| Study material |

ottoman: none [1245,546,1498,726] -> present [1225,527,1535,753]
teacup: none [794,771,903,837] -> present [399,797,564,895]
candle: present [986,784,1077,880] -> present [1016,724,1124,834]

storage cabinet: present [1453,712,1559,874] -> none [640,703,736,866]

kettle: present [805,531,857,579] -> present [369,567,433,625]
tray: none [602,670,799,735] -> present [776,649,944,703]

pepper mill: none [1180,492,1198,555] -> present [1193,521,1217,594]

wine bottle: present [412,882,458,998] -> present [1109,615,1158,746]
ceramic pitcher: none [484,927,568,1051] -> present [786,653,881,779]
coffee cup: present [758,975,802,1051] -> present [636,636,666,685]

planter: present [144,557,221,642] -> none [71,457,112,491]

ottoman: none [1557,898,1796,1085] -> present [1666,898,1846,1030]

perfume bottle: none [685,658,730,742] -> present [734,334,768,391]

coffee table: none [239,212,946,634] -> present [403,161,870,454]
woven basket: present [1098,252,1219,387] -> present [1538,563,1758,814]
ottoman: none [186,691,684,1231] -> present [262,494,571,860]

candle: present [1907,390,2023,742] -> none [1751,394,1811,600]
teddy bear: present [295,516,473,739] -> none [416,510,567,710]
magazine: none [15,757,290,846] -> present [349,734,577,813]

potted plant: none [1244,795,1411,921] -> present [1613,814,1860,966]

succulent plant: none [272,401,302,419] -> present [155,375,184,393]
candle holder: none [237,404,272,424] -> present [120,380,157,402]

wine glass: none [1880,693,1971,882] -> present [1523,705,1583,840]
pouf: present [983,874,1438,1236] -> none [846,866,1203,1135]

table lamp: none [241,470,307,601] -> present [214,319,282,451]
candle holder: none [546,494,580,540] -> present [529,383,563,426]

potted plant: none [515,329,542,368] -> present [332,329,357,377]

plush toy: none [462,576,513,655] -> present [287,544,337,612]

| Description of the task |
Retype the listing exactly. Leave nothing out.

| Written response |
ottoman: none [1245,546,1498,726] -> present [1225,527,1535,753]
teacup: none [794,771,903,837] -> present [399,797,564,895]
candle: present [986,784,1077,880] -> present [1016,724,1124,834]

storage cabinet: present [1453,712,1559,874] -> none [640,703,736,866]

kettle: present [805,531,857,579] -> present [369,567,433,625]
tray: none [602,670,799,735] -> present [776,649,944,703]

pepper mill: none [1180,492,1198,555] -> present [1193,521,1217,594]

wine bottle: present [412,882,458,998] -> present [1109,615,1158,746]
ceramic pitcher: none [484,927,568,1051] -> present [786,653,881,779]
coffee cup: present [758,975,802,1051] -> present [636,636,666,685]

planter: present [144,557,221,642] -> none [71,457,112,491]

ottoman: none [1557,898,1796,1085] -> present [1666,898,1846,1030]

perfume bottle: none [685,658,730,742] -> present [734,334,768,391]

coffee table: none [239,212,946,634] -> present [403,161,870,454]
woven basket: present [1098,252,1219,387] -> present [1538,563,1758,814]
ottoman: none [186,691,684,1231] -> present [262,494,571,860]

candle: present [1907,390,2023,742] -> none [1751,394,1811,600]
teddy bear: present [295,516,473,739] -> none [416,510,567,710]
magazine: none [15,757,290,846] -> present [349,734,577,813]

potted plant: none [1244,795,1411,921] -> present [1613,814,1860,966]

succulent plant: none [272,401,302,419] -> present [155,375,184,393]
candle holder: none [237,404,272,424] -> present [120,380,157,402]

wine glass: none [1880,693,1971,882] -> present [1523,705,1583,840]
pouf: present [983,874,1438,1236] -> none [846,866,1203,1135]

table lamp: none [241,470,307,601] -> present [214,319,282,451]
candle holder: none [546,494,580,540] -> present [529,383,563,426]

potted plant: none [515,329,542,368] -> present [332,329,357,377]

plush toy: none [462,576,513,655] -> present [287,544,337,612]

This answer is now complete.